The more Mike talked, the more it became obvious that Proposition 187 was like a runaway 18-wheeler carrying a cargo of volatile grievances, all touching on the competing ideals of America. Many angry white males, no doubt, saw Proposition 187 as a vote against affirmative action and the ACLU.

Some of what Mike said reminded me of a George Will column about the threat of "multiculturalism." There have been, as Will noted, many excesses and absurdities, and there is much that is worthy of criticism. But has America ever been monocultural, like, say, Japan? Is that a worthy ideal? It seemed a fitting topic at a Cuban restaurant tucked in a downtown that still resembles Smalltown, U.S.A.

What unites us, Mike argued, is our American heritage. Our heritage, I suggested, has been one of constant social change. Mike, like many Americans throughout the ages, sees immigration as a threat to American culture. American culture, I suggested, has always expanded and evolved.

Mike objects to the efforts to revise U.S. history textbooks, suggesting that bows to "political correctness" and "multiculturalism" corrode American values. It seems to me that a revision of history books could do more to honoring America's most noble struggles.

We talked about two American heroes. As kids, we learned all about Paul Revere and "the 18th of April in '75"--largely because Longfellow was a hell of a publicist. But why was it that Mike and I didn't hear about the abolitionist Harriet Tubman until our college years or later? Tubman's story is the more profound--yet she never got as much ink.

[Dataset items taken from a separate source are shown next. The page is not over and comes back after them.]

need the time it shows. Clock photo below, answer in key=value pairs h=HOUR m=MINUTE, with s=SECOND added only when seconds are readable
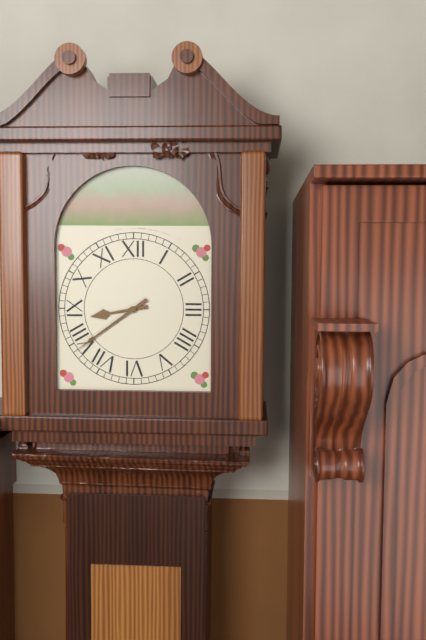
h=8 m=39
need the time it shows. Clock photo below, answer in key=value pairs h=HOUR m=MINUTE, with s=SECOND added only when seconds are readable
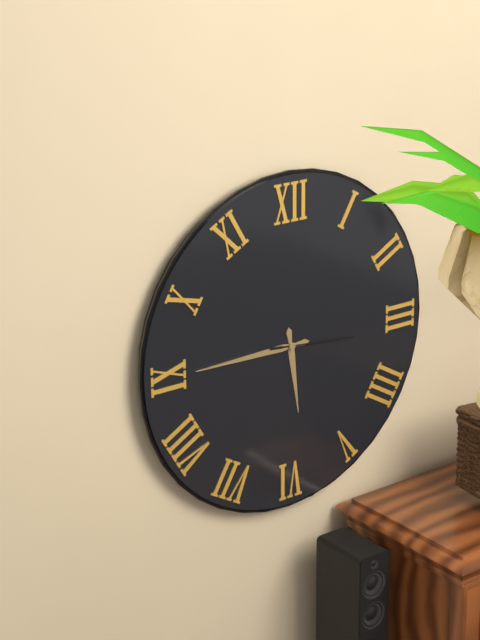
h=5 m=45 s=16
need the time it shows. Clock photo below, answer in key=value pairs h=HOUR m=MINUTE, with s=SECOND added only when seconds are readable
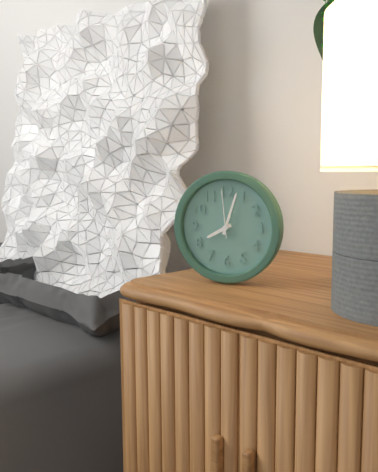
h=8 m=3
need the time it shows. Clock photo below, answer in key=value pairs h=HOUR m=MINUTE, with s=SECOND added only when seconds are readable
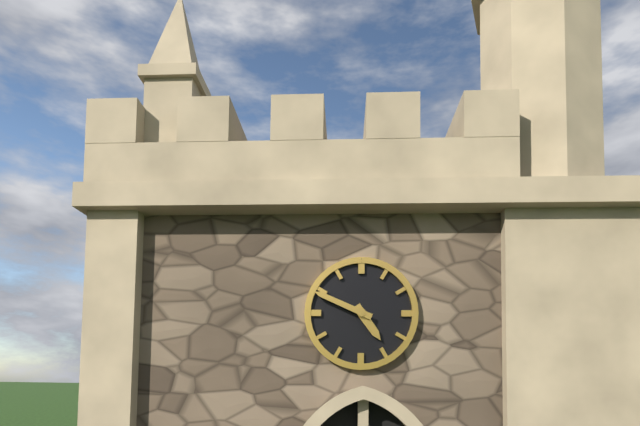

A knee-jerk angry white male might say Tubman is getting attention these days because a black woman is "politically correct." Mike is more thoughtful than that. Maybe I'm wrong, but he seemed willing to consider the notion that maybe kids might benefit by learning a little something about Tubman and less about Revere.

*

We were spoiling Sherri's breakfast. She seemed relieved when Mike offered me a personal revelation. Mike smiled and said that really he doesn't know his own ethnic heritage, because he was adopted. His dark features suggest many possibilities. Sherri laughed recalling how somebody said her husband looked "Mayan."